-------- Exercise data
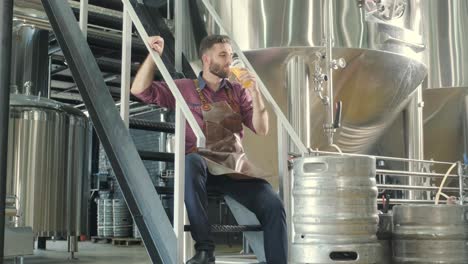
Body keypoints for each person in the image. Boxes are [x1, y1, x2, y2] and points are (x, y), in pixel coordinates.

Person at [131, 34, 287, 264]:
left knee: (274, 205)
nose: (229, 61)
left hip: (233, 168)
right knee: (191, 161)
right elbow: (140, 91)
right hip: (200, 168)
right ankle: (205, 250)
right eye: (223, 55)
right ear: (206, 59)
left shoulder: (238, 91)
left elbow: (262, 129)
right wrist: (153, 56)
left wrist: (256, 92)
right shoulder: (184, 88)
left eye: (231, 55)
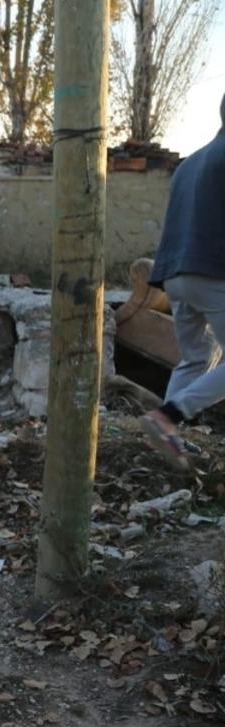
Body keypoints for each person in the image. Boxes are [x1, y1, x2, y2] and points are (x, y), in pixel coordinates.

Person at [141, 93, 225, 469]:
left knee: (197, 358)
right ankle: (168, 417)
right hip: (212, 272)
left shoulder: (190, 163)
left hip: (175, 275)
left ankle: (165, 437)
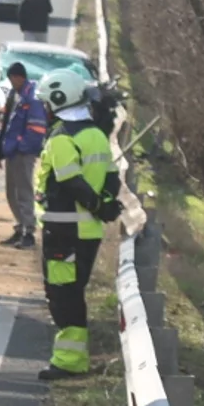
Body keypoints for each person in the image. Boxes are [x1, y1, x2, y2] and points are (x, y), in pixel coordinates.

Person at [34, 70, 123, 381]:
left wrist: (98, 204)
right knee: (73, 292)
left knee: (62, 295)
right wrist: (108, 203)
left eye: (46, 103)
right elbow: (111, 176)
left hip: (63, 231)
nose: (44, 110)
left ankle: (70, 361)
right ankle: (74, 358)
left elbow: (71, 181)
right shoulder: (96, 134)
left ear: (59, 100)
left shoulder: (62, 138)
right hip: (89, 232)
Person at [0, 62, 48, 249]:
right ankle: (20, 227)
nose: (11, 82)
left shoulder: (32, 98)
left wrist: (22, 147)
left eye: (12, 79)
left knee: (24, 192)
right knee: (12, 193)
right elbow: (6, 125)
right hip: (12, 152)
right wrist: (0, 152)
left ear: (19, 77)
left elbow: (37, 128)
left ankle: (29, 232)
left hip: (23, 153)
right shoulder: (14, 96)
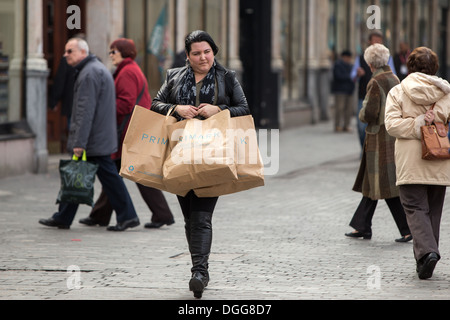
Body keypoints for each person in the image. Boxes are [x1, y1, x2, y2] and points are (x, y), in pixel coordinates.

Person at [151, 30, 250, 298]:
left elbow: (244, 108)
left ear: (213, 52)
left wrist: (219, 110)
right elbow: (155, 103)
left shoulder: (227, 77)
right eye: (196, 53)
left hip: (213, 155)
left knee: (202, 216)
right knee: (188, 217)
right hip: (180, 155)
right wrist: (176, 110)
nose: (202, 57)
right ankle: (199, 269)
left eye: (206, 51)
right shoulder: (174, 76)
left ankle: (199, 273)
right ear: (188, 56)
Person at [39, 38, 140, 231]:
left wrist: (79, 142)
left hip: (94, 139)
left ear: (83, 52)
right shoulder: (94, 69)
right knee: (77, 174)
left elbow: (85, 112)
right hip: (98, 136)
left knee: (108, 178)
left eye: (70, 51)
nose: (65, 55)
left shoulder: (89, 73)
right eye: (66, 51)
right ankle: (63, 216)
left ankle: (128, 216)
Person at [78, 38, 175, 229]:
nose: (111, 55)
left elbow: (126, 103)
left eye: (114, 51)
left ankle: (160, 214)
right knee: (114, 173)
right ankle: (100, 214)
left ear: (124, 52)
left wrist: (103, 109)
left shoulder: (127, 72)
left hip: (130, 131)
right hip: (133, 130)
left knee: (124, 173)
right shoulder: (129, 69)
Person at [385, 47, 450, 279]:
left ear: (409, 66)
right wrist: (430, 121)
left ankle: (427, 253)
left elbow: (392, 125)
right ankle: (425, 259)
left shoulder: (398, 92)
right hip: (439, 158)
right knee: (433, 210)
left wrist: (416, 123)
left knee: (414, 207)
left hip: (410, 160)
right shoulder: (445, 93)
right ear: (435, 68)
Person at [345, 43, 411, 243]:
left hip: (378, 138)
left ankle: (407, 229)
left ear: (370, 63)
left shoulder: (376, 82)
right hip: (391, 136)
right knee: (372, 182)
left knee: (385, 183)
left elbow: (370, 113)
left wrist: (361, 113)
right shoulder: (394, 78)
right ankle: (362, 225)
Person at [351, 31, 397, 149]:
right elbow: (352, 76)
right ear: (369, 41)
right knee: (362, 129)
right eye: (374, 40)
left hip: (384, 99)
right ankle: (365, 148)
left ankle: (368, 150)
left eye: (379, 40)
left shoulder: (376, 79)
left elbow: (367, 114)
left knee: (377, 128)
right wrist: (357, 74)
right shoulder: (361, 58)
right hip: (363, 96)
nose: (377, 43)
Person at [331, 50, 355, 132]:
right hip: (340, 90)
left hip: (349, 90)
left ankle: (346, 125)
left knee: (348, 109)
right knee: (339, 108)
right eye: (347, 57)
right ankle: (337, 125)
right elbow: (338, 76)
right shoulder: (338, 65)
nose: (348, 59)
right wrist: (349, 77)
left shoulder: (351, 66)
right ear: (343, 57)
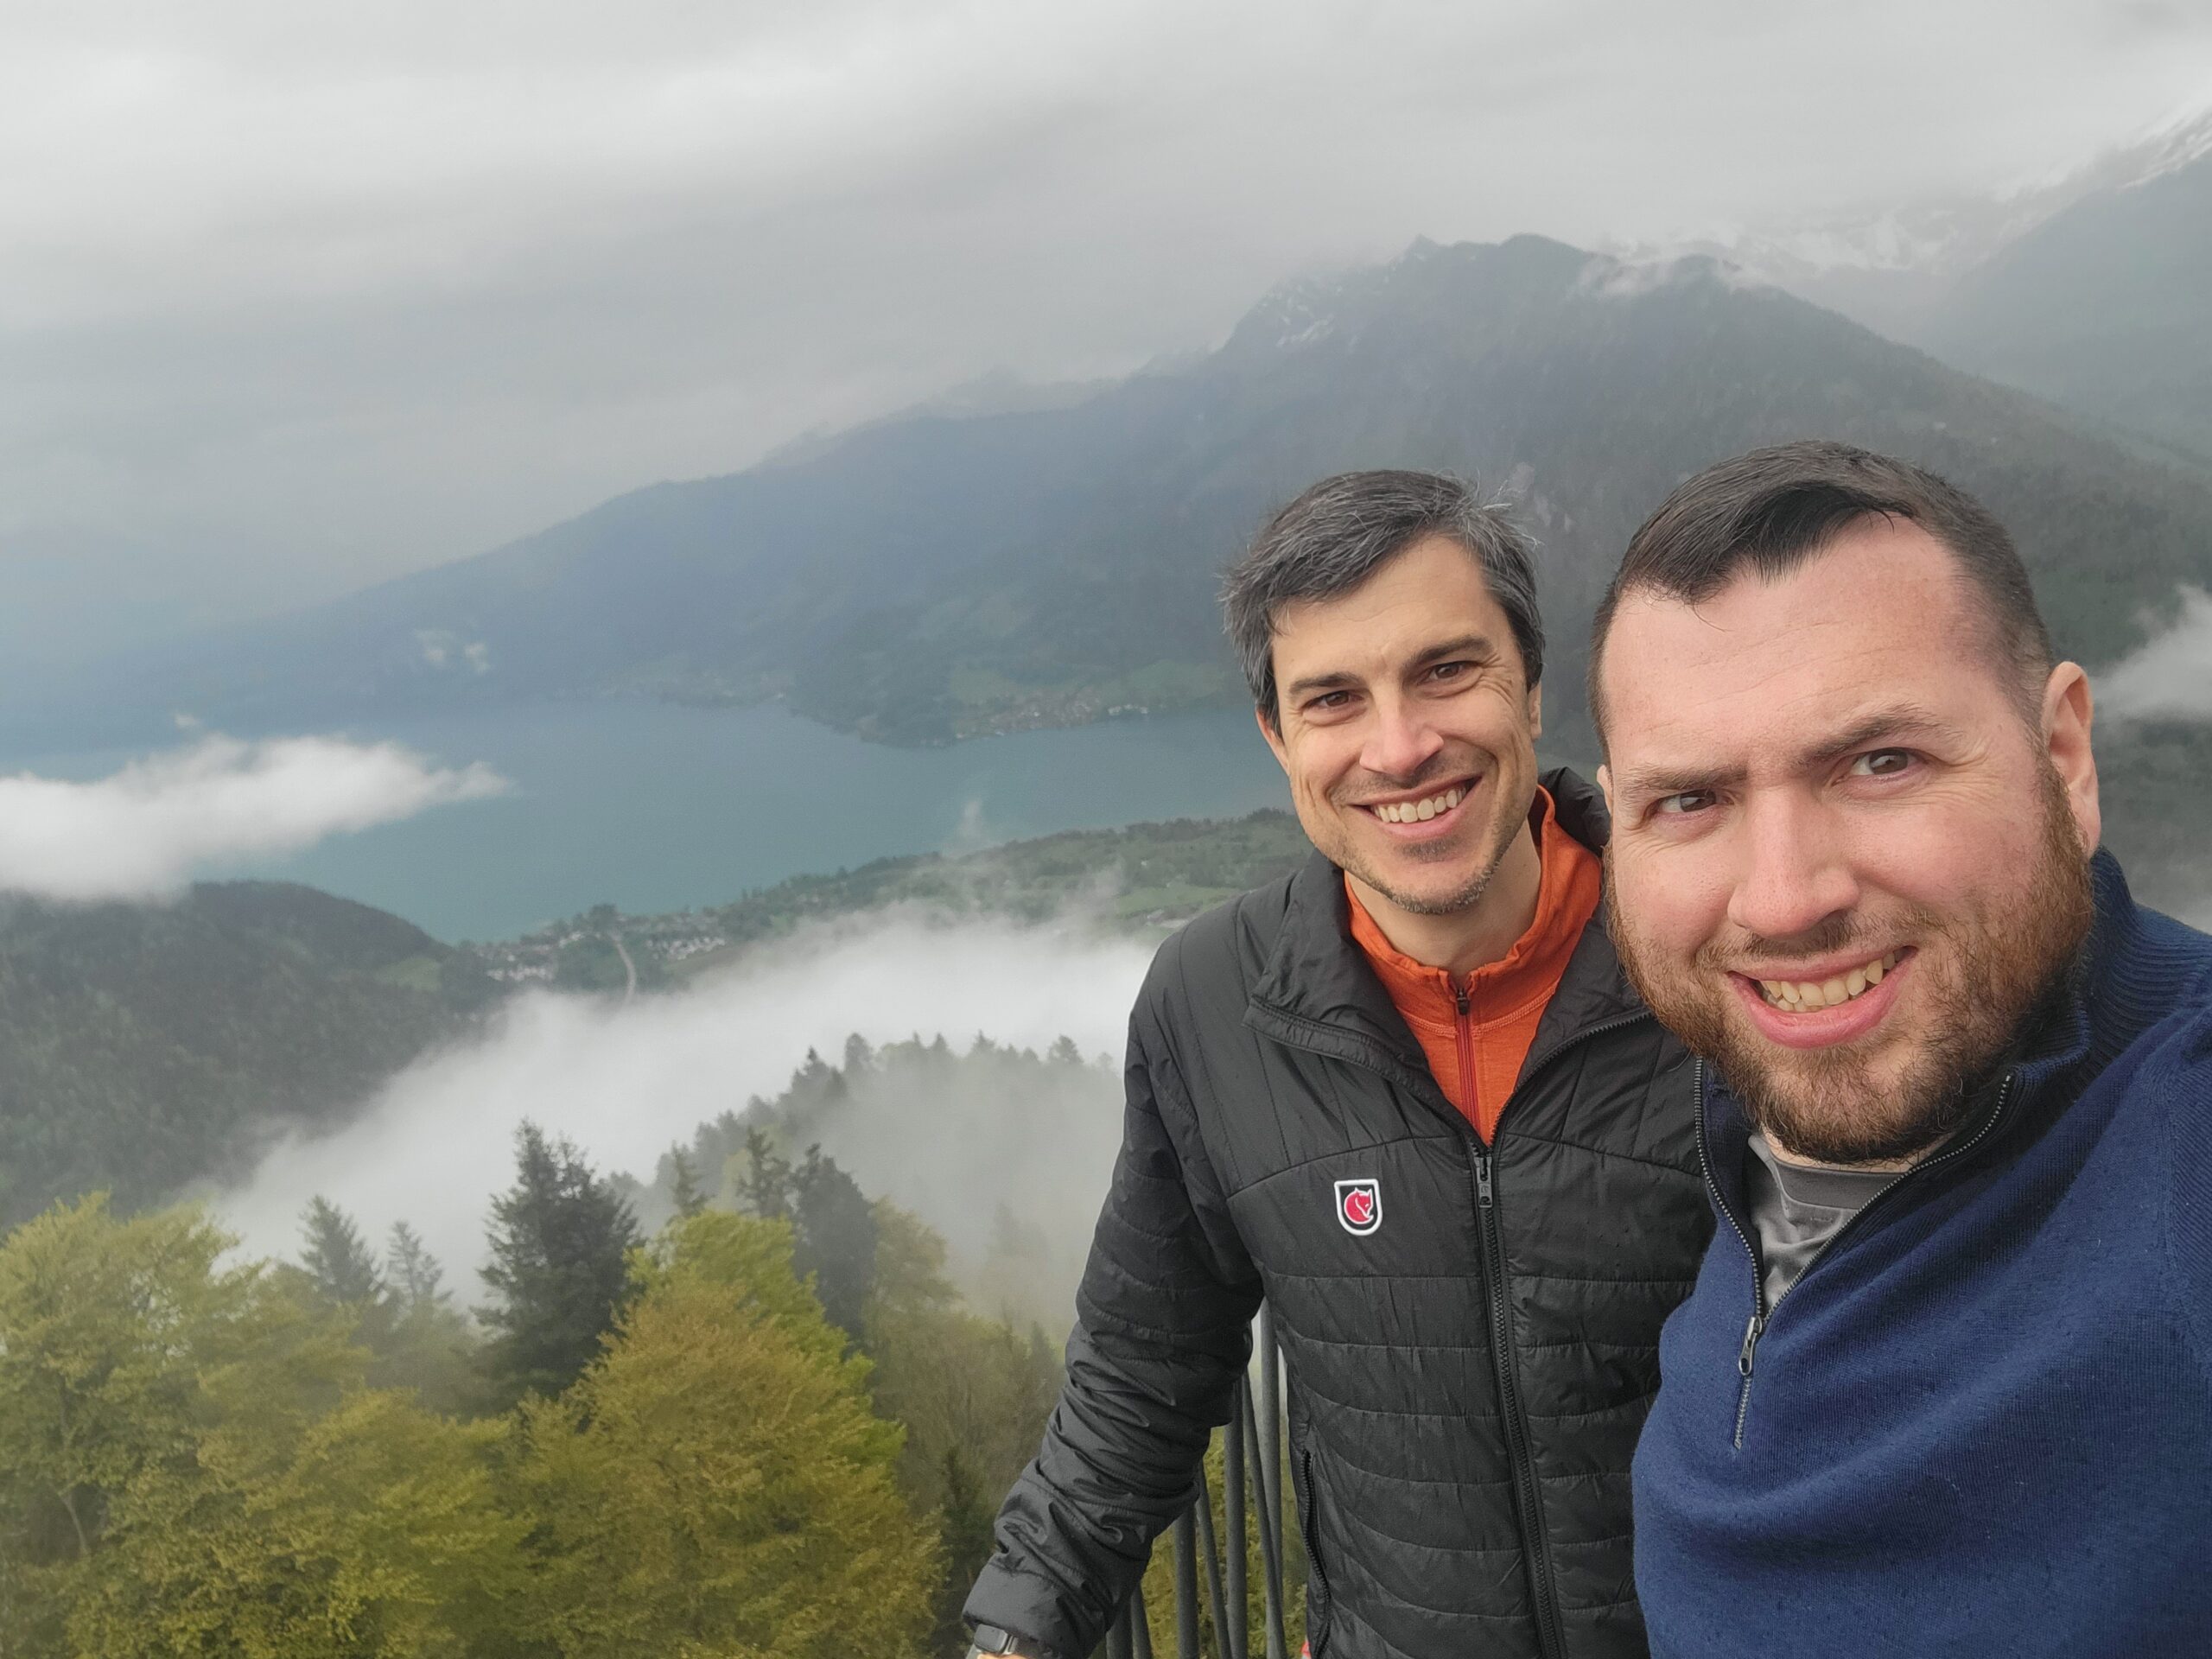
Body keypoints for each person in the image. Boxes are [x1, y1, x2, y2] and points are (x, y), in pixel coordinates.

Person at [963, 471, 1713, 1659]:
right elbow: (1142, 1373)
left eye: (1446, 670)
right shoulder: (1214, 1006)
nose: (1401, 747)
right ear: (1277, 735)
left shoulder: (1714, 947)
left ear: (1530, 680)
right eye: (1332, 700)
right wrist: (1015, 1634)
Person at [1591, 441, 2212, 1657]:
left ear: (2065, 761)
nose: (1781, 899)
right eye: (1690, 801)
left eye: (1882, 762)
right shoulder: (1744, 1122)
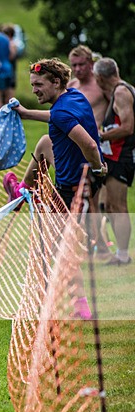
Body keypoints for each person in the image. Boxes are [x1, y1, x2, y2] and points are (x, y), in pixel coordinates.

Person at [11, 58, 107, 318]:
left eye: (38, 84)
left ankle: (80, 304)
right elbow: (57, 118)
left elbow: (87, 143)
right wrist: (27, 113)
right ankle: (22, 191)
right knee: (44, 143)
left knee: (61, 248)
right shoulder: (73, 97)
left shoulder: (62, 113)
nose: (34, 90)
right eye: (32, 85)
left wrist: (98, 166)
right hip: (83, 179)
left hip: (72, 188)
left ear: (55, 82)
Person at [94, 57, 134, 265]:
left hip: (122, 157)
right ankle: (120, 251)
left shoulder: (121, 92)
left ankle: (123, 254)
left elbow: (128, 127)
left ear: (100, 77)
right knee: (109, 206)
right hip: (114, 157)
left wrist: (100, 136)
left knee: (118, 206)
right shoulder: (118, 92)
----------------
#### [Task goal]
Every line that holds the word "nose" should be copied from the records above.

#### [Exercise solution]
nose: (229, 61)
nose: (44, 110)
nose: (11, 82)
nose: (202, 57)
nose: (65, 55)
nose: (111, 55)
nose: (377, 43)
nose: (348, 59)
nose: (1401, 747)
nose: (1781, 899)
nose: (34, 90)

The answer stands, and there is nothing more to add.